THE TASK
Your answer should consist of every line in the records that holds "print".

________

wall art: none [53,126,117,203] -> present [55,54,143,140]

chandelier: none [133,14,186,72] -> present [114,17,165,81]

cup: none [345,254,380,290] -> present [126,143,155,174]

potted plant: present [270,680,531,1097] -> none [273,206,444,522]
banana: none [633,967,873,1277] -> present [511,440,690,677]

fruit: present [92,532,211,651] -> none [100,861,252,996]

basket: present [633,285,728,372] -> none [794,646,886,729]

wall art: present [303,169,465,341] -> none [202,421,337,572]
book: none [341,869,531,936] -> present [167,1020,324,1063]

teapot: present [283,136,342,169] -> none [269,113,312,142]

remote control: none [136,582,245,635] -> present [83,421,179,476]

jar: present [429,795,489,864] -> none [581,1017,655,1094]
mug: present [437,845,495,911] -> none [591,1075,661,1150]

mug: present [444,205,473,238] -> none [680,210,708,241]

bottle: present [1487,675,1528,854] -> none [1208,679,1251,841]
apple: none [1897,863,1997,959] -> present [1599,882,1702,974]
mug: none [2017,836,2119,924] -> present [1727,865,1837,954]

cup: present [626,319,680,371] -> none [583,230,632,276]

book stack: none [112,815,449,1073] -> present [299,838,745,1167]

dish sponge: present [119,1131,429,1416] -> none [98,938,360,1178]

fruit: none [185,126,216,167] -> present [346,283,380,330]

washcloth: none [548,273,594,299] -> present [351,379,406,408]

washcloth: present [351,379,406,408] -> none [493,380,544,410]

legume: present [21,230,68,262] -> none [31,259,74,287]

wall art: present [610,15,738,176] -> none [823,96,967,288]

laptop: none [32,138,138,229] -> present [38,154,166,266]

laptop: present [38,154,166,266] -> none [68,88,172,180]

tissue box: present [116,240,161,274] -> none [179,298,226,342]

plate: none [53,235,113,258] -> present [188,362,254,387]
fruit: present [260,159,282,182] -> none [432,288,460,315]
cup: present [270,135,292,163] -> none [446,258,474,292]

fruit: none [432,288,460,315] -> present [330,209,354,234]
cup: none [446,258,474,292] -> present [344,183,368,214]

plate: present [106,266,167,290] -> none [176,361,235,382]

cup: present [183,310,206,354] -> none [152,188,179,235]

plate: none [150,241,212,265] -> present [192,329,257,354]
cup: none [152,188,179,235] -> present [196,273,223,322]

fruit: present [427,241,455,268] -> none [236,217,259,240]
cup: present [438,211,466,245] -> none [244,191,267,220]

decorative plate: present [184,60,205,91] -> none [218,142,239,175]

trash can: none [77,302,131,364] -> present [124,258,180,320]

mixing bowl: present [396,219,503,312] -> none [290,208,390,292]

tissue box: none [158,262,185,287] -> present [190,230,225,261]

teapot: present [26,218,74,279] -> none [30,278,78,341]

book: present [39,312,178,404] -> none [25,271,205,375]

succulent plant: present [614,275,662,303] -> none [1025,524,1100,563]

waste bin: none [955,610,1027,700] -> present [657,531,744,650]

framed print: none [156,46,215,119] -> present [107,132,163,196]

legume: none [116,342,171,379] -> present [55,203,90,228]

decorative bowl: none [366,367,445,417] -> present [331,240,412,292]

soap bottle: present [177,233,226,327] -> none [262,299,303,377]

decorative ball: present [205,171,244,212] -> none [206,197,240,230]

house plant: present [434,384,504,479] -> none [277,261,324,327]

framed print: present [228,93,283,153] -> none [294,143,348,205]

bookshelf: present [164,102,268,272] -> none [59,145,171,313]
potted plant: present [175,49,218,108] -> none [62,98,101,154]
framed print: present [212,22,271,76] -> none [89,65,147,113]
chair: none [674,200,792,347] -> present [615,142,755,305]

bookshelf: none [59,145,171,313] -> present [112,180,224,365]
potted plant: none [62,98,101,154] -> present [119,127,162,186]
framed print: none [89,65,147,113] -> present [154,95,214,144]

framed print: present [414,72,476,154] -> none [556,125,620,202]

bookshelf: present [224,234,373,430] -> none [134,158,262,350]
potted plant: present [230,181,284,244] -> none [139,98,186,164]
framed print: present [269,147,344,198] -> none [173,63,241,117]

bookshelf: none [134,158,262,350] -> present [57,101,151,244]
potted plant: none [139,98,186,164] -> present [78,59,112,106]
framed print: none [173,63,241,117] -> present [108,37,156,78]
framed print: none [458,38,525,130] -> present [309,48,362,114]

________

TASK RESPONSE
framed print: none [156,46,215,119] -> present [107,132,163,196]
framed print: present [228,93,283,153] -> none [294,143,348,205]
framed print: present [212,22,271,76] -> none [89,65,147,113]
framed print: none [89,65,147,113] -> present [154,95,214,144]
framed print: present [414,72,476,154] -> none [556,125,620,202]
framed print: present [269,147,344,198] -> none [173,63,241,117]
framed print: none [173,63,241,117] -> present [108,37,156,78]
framed print: none [458,38,525,130] -> present [309,48,362,114]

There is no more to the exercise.